Das eben erwähnte gilt nicht für Sammler, die über Jahrzehnte eine seltene, weil ziemlich vollständige Sammlung aufgebaut haben. Viele Museen sind durch private Sammler entstanden und man hat diesen Menschen dankbar zu sein. Beispielsweise gibt es private Radiomuseen, in denen einige Sammler zusammenwirken, die sogar Jugendliche ohne Kosten oder mit einem bescheidenen Kostenanteil weiterbilden.
Sammeln als Kapitalanlage
Irgendwie gilt es immer, sich seine Sammlung möglichst günstig aufzubauen. Ein gewisser Mehrwert soll anfallen, falls ein Verkauf notwendig ist. Fast jede Sammlung stellt einen gewissen Anlagewert dar. Dominiert dieser Gedanke, sammelt man wohl nur exquisite Stücke; beschränkt sich also auch. Wenige Sammler dieser Kategorie legen selbst Hand an bei der Restaurierung. Radios sind für das Ausleben dieses Motivs nicht gut geeignet, so dass dieser Sammlertyp eher Kunst sucht.
Bei übersteigertem Besitztrieb ist man der festen Überzeugung, dass eine Sammlung automatisch im Wert steigt und einmal "das grosse Geschäft" bringt. So beginnt das Raffen. Es bleibt einem keine Zeit mehr für die Pflege der Sammlung, da ja jede Gelegenheit dazu dient, Geräte zu erhandeln, die man dann irgendwo lagert. Dieser Typus Sammler möchte die Geräte möglichst geschenkt bekommen. Stellt sich bezüglich Realisation des Kapitals nicht der erwartete Erfolg ein, entsteht mit dem Alter oft Verbitterung.
Sammeln als Einkommen
Der "Händler-Sammler" lebt wenigstens teilweise vom An- und Verkauf geeigneter Sammlerstücke. Es sind meistens nicht nur Radios. In dieser Gruppe herrscht wohl am wenigsten Homogenität. Sie reicht vom Sammler, der immer wieder einmal ein Stück verkauft oder mit Kleinteilen, Duplikaten etc. mehr oder weniger regelmässig an Sammlertreffen zu finden ist, zum Sammler, der auch an Flohmärkten verkauft, zum Sammler von anderen Gegenständen, der nebenbei Rundfunkgeräte "mitnimmt" und mit ihnen "das Geschäft macht", bis hin zu professionellen Händlern, die lediglich eine "Sammlung" zu Verkaufszwecken besitzen.

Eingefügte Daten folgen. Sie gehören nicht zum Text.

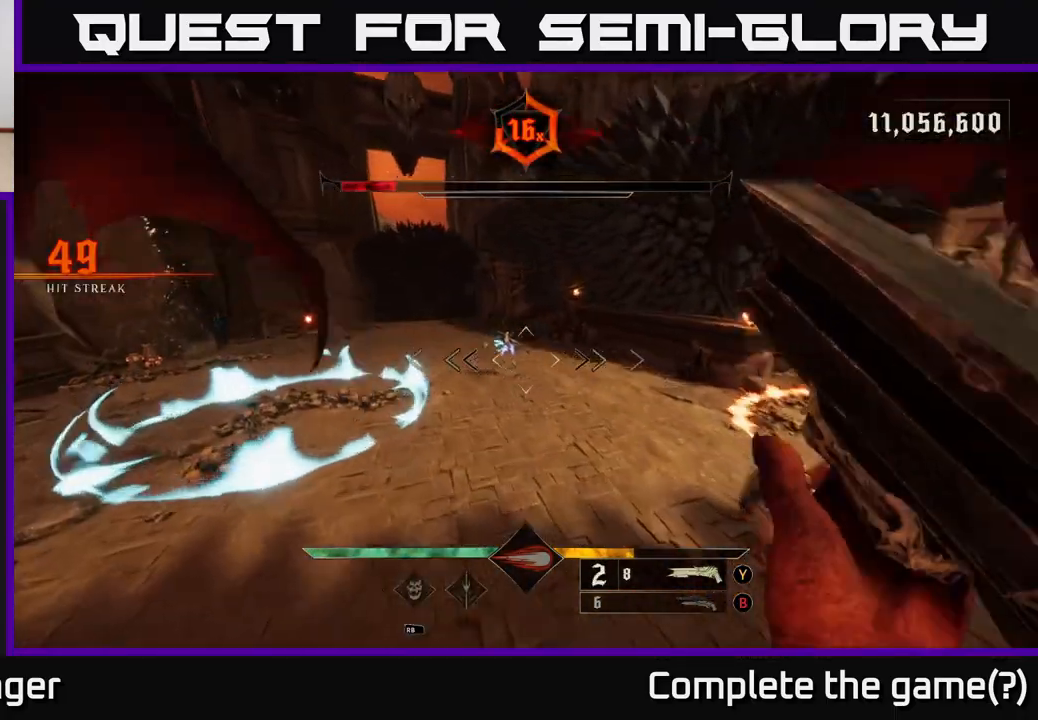
{"buttons": ["A"], "left_stick": "up", "right_stick": "center", "events": [[17, "right_stick", "left"], [183, "R2", "down"], [233, "right_stick", "center"], [300, "R2", "up"], [317, "left_stick", "up"], [367, "L2", "down"], [467, "A", "down"], [467, "L2", "up"]]}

Man kann hier weniger negative Übersteigerungen erwähnen, sondern eher darauf hinweisen, dass diese Personen vor allem den momentanen und spekulativen "Wert" der Gegenstände im Auge halten, wenn sie mehr zum Händler als zum Sammler neigen. Sie bieten ihre "Ware" am teuersten an und kennen immer die höchsten Preise von Versteigerungen. Geräte reparieren sie nur soweit, als die Wertsteigerung Gewinn bringt. Andrerseits sind bei ihnen möglicherweise seltene Stücke noch zu haben.
Bewahren
Das Bewahren alter Gegenstände und Bräuche zur Anschauung für heutige und künftige Generationen ist eigentlich das einzige vernünftige Sammlermotiv, wenn man die Sache genau betrachtet. Dieses altruistische Motiv findet sich beim privaten Sammler kaum in reiner Form. Museen sind dafür die geeignete Institution.
Es ist gut, dass Privatpersonen aus anderen Gründen sammeln - meist zu einer Zeit, in der ein Sammlergebiet noch gar nicht museumsreif erscheint! Je "avantgardistischer" sie sammeln, desto mehr können sie die genannten Triebe einmal ausleben, sofern sie intensiv und klug gesammelt haben. Entwickelt sich das Sammelgebiet zur "Mode", ist die Wahrscheinlichkeit gross, dass die Raritäten bereits in festen Händen sind - wie bei den Radios.
Diverse Gründe
Zum Sammeln von Radios führt auch das Interesse an der Technik. Überhaupt hat der Beginn dieses Tuns oft noch andere als die oben geschilderten Gründe. Erst das weitergehende, extreme Sammeln entsteht durch die erwähnten Gründe oder "Leiden-schaften".
Es scheint mir wichtig, dass Sie Ihre eigenen Triebfedern des Sammelns kennen. Nur durch Ihre eigene, bewusste Auseinandersetzung mit Ihrem Tun erfahren Sie eine echte Bereicherung. Es ist jedermanns Privatsache - sofern nicht gerade krankhaft übersteigert - aus welchem Antrieb heraus er was erreicht. Nur extreme Charakter führen zu extremen Leistungen - in positiver oder negativer Form. Eine extreme Sammlerhaltung kommt immer jemandem zugute - nur nicht dem Sammler selbst! Also etwa den Verkäufern von zu teuren Stücken und den Erben. Aber dieses Hobby soll in erster Linie der eigenen Befriedigung und der Sache selbst dienen.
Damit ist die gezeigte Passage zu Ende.